All other considerations aside, the reality is none of the supposed contradictions are actually contradictory. Some portions of the gospel may require more effort to correlate together, but in all cases no account excludes the information contained in another account. They offer additional details to the record. When Mark says there was a demon possessed man living in the tombs, he does not exclude the existence of another. The purposes of the narrower account is served with the discussion of the deliverance of the one man. The details of the gospels simply do not contradict one another. The gospels are complementary accounts that present the wonderful truth that Jesus God made flesh, the promised Messiah, who died and was raised to life for the salvation of men.

Did Jesus claim to be God?

Many cults and false religions attempt to disprove Christianity’s claim that Jesus is God by declaring that Jesus never claimed to be God. Some religious scholars assert that Jesus never claimed to be God. Is this true? Are Jesus’ words empty of any claim to be Divine? Does the Bible tell us that Jesus believed He was God? The easiest way to answer this is to read any of the four gospels, but especially Mark and John. In those two gospels the claims of Jesus’ deity are repeated over and over again in many different ways. The disciples claimed Jesus is God, the demons who opposed Jesus claimed He is God, some of those Jesus healed claimed He is God and God claimed Jesus is God. Jesus Himself claimed to be God.

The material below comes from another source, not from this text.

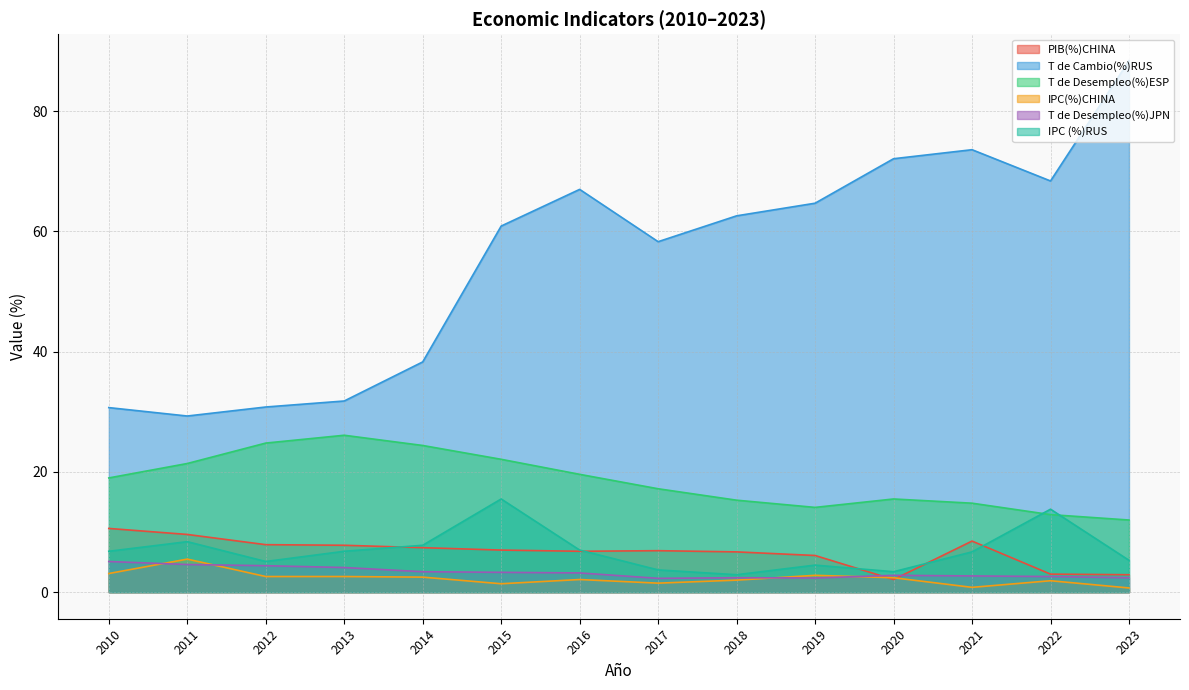

What is the difference between the second highest and second lowest values in the IPC(%)CHINA series?

2.3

Two of the most frequent claims to be God made by Jesus are not well understood by people today because of a misunderstanding of the meaning of the phrases Jesus used. Jesus claimed God is His Father and to be equal with His Father. This is no claim of parentage or familial relationship. This is a theological statement that declares the speaker to be God. When Jesus said to the Jews, “I and my Father are one.” (John 10:30), they began picking up rocks to stone Him to death. Jesus asked them why they wanted to stone Him. The answer given by the Jews show they understood exactly what Jesus was saying. They knew Jesus was claiming to be God and they wanted to stone Him “for blasphemy, and because that thou, being a man, makest thyself God.” (John 10:33)

Jesus claimed for Himself the name I Am. The name I Am is not a mere statement of one’s current existence, as it is used in Descartes’ famous assertion, “I think, therefore I am.” The name I Am is the key name of God given in the Old Testament. I Am is the name of God given to Moses to tell the Israelites who was leading them out of Egypt. It is the source of the name Jehovah, or Yahweh, found throughout the Old Testament. When Jesus told the Jews, “Before Abraham was, I am.” (John 8:58), He was claiming to be God. The Jews responded by attempting to stone Jesus. They understood His claim, and because they did not believe Jesus to be God they wanted to put Him to death for blasphemy.

These are just two examples of Jesus’ claims to be God. They are not isolated examples, but could be joined with many other statements in the Bible in which Jesus made explicit claims to be God. Added to these claims are the many times Jesus claimed to do that which only God can do. The person who would consider who Jesus is must confront these claims. He can disregard Jesus’ claims or to accept Jesus as the God He claims to be. One cannot brush Jesus aside a great teacher or a moral example. If Jesus is not God as He claimed, Jesus is not good. He may be a charlatan perpetuating a fraud on millions. He may be a maniac believing the delusions of an addled mind. Jesus claimed to be God. Do you believe Him?